The inspector instructed the pilot, who maneuvered the helicopter close enough to the ground for them to bail onto the island, then took off into the skies overhead and hovered on standby.
“This way,” Jack shouted over the din, and headed toward the path to the beach. But before they reached it, a throng of angry villagers emerged from the oak grove, bearing torches and headed directly for them. “Welcome party,” he said grimly.
“And I thought Iraqi guerrillas used primitive weapons,” Garrison remarked, looking at the rag-tag mob armed only with fire, the weapon of days long past.
Sandringham radioed the chopper. “Dive at them,” he ordered. “See if you can frighten them at least long enough to get us onto the beach, but hold them off as long as you can.” The ploy worked, and Jack, Garrison, and Sandringham dashed to the edge of the incline and scrambled down to the beach.
Out of the corner of his eye, Jack glimpsed what appeared to be an armada of boats approaching the island, emergency lights flashing. He shot a quick glance at the inspector, who grinned and said, “I think in the movies you Yanks call that the cavalry.”
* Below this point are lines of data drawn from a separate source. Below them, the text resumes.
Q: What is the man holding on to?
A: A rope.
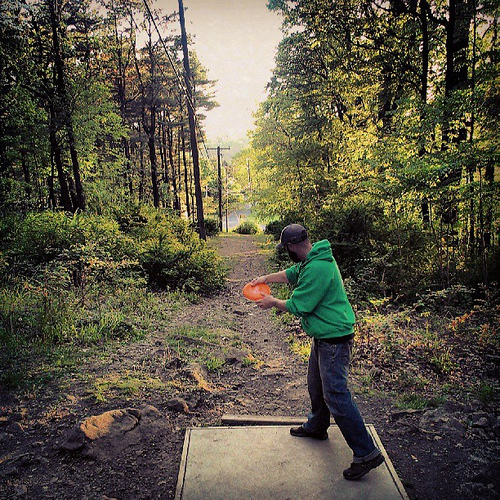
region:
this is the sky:
[210, 21, 248, 56]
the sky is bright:
[210, 19, 257, 69]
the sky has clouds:
[221, 49, 251, 95]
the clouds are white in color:
[225, 52, 247, 99]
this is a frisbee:
[240, 283, 273, 300]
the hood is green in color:
[305, 264, 340, 319]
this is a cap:
[268, 224, 310, 247]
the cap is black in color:
[287, 225, 297, 237]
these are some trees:
[12, 5, 197, 257]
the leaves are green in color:
[87, 96, 113, 130]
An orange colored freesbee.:
[239, 275, 274, 307]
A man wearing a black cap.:
[273, 224, 313, 266]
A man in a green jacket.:
[232, 221, 389, 491]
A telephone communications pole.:
[208, 137, 230, 233]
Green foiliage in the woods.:
[41, 75, 181, 259]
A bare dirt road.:
[227, 244, 279, 404]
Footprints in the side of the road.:
[34, 389, 160, 470]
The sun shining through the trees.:
[341, 89, 496, 234]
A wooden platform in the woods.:
[169, 419, 409, 499]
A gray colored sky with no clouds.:
[212, 40, 252, 163]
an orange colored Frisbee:
[240, 278, 271, 300]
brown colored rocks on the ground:
[60, 400, 161, 463]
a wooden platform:
[170, 419, 409, 499]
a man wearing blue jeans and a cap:
[241, 223, 386, 481]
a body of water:
[210, 207, 275, 234]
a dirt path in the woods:
[1, 230, 466, 497]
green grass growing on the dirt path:
[82, 316, 224, 406]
“The cavalry! Looks like half the damned British navy to me.” Jack returned his grin, giving the inspector an enthusiastic thumbs-up. The landing team would be more than a match for a handful of frightened, superstitious Dragoners. Sandringham’s cool control of what could have been a crisis situation again impressed Jack beyond measure.
“Let’s find Keely,” he shouted, and the three tore off down the beach toward the southernmost end of Keinadraig.
Their arrival at the mouth of the caves was greeted with a gunshot, and they dived for cover behind nearby boulders. “Must be the old man,” Jack said. “Cover me.”